[Stored data]
>>>>>

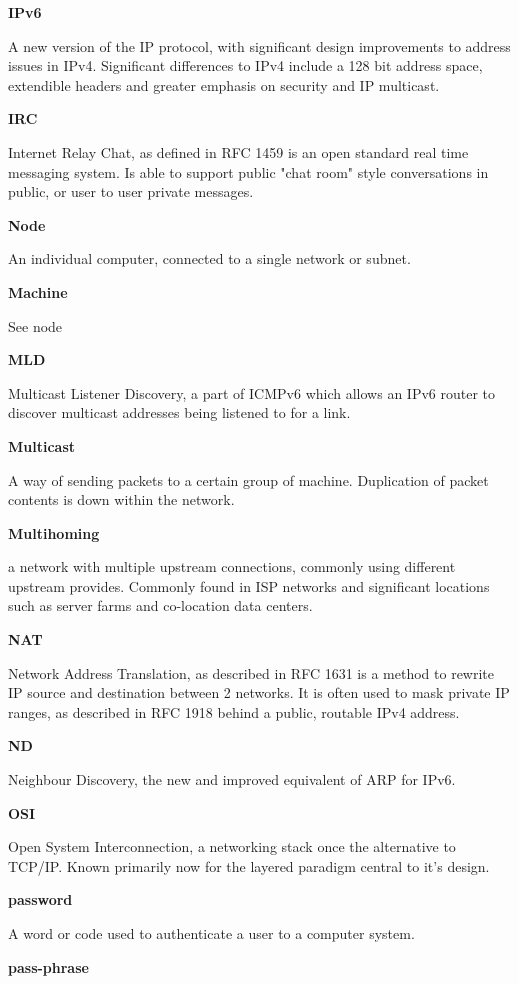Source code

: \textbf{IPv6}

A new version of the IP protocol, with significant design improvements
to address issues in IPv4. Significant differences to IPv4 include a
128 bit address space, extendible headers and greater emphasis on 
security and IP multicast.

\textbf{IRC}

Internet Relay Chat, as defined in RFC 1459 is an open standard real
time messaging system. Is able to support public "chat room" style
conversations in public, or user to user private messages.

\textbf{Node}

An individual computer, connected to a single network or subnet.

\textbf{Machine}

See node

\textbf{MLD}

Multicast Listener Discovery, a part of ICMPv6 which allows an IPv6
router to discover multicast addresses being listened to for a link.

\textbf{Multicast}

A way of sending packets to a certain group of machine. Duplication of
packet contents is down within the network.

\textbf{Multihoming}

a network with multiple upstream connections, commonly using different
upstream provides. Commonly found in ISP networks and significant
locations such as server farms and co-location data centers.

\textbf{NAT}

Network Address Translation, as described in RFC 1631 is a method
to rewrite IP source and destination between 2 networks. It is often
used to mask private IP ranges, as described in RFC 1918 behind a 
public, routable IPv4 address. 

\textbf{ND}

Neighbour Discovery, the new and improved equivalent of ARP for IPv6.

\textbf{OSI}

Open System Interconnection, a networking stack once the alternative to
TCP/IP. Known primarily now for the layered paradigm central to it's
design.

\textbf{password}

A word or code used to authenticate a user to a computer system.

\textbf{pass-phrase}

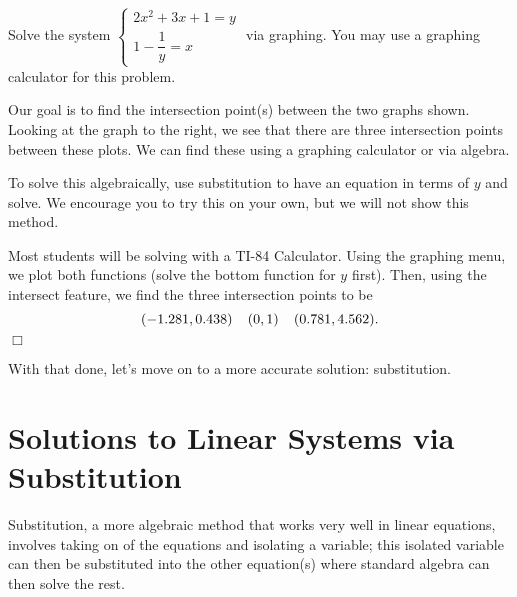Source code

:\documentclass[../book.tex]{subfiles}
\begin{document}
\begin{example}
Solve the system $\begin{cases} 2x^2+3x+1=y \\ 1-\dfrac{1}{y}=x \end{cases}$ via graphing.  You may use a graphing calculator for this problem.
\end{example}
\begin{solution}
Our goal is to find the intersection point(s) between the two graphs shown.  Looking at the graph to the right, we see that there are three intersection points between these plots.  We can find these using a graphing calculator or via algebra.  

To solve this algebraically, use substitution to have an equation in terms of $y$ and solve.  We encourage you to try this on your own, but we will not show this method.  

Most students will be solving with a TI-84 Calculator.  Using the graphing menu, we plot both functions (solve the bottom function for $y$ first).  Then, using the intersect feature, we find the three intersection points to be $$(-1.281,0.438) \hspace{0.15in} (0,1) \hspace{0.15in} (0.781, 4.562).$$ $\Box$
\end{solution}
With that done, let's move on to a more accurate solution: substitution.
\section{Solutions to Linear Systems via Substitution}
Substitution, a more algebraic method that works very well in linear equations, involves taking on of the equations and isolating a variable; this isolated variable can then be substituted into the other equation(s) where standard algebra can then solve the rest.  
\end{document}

<<<<<
>>>>>

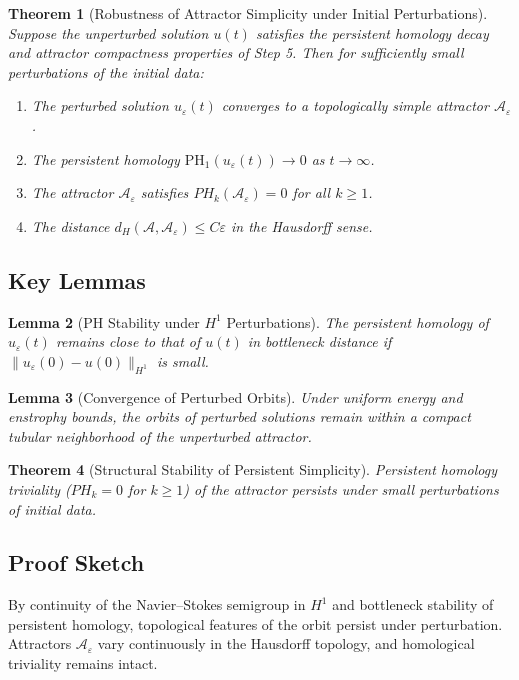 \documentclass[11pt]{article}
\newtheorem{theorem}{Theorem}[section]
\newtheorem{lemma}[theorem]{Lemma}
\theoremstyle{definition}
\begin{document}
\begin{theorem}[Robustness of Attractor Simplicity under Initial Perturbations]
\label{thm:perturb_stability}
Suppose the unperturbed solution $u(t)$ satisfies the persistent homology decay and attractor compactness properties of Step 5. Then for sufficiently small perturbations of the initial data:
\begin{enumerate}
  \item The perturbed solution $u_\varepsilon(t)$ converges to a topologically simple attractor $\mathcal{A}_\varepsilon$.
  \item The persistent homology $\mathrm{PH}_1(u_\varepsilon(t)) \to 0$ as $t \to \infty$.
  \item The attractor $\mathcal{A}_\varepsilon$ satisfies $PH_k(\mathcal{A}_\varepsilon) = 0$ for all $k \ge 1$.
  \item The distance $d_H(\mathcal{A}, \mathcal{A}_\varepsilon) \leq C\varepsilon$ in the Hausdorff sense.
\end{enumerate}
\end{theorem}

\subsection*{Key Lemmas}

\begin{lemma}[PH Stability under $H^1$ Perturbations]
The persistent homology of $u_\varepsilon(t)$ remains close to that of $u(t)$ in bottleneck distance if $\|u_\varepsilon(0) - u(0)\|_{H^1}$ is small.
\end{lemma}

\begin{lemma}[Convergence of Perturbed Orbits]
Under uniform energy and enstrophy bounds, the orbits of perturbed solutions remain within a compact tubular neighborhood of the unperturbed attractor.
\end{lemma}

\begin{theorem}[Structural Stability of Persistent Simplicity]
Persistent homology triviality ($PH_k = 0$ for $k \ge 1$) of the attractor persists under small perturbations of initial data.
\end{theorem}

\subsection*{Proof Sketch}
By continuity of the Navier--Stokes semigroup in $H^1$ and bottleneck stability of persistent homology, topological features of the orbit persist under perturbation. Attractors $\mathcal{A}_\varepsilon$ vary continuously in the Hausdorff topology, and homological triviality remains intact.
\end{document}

<<<<<
>>>>>

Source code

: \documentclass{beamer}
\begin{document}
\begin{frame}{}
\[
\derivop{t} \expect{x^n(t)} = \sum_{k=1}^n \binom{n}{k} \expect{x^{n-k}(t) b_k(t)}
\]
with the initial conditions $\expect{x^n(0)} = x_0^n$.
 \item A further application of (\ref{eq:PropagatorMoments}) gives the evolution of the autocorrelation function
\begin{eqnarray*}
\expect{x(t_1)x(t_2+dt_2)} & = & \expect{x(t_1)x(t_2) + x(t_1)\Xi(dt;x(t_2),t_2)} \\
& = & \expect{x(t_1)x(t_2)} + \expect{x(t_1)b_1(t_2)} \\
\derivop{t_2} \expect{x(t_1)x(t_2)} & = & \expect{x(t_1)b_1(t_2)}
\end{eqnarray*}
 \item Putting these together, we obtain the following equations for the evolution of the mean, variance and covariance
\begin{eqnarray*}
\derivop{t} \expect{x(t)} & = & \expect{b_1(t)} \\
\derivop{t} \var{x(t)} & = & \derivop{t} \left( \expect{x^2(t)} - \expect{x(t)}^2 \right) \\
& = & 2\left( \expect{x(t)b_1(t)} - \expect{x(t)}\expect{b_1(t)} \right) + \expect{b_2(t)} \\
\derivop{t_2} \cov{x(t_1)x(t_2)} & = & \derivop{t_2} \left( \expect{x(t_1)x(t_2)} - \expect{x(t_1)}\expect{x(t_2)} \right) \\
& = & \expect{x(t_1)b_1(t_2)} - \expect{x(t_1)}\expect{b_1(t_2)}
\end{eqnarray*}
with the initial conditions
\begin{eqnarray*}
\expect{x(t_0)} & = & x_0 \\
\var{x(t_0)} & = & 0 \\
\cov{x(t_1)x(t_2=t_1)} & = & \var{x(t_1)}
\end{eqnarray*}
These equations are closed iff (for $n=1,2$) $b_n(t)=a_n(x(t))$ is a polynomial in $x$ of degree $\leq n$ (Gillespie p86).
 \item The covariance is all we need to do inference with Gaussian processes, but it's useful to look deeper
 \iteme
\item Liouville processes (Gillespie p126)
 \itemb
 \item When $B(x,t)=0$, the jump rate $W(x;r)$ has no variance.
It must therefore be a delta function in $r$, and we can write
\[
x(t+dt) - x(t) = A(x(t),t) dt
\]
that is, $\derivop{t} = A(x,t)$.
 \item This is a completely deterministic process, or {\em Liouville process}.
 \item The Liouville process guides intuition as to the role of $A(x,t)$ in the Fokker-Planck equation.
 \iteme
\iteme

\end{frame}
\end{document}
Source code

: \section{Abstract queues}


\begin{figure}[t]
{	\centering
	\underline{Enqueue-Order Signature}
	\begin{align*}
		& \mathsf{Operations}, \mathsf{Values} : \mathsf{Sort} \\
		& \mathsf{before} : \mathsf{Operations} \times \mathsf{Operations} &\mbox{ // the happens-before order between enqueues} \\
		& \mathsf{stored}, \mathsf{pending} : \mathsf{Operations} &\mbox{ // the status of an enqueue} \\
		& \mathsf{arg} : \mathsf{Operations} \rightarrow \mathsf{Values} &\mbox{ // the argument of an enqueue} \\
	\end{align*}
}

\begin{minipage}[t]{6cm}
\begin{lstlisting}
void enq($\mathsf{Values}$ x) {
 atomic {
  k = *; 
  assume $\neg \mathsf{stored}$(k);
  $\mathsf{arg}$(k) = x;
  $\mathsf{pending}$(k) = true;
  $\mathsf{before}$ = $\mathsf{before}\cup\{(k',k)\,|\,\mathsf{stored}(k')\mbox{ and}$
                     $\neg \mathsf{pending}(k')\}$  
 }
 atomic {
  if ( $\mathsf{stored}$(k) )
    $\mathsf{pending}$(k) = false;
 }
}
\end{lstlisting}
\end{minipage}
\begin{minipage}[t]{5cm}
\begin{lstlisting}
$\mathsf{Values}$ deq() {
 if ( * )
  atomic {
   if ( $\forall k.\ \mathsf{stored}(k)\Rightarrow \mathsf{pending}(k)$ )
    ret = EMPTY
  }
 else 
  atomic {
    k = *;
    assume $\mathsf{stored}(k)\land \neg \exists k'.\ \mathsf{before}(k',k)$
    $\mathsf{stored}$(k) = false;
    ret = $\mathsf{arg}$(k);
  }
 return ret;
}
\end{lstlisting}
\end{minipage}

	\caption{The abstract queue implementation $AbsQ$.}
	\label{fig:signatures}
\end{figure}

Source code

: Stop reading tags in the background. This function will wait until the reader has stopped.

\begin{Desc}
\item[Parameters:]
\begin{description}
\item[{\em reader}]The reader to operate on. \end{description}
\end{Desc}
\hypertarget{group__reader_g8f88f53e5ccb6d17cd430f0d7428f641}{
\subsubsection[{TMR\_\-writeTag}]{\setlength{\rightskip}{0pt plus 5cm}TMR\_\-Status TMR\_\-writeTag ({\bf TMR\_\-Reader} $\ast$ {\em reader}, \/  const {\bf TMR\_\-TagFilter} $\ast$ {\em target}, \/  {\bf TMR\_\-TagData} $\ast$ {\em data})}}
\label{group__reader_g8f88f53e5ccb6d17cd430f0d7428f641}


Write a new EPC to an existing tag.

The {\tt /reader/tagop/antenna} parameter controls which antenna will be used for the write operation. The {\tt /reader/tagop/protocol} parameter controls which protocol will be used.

<<<<<

Each line above that contains the word "find" should be copied.

WRITTEN ANSWER:
Our goal is to find the intersection point(s) between the two graphs shown.  Looking at the graph to the right, we see that there are three intersection points between these plots.  We can find these using a graphing calculator or via algebra.  
Most students will be solving with a TI-84 Calculator.  Using the graphing menu, we plot both functions (solve the bottom function for $y$ first).  Then, using the intersect feature, we find the three intersection points to be $$(-1.281,0.438) \hspace{0.15in} (0,1) \hspace{0.15in} (0.781, 4.562).$$ $\Box$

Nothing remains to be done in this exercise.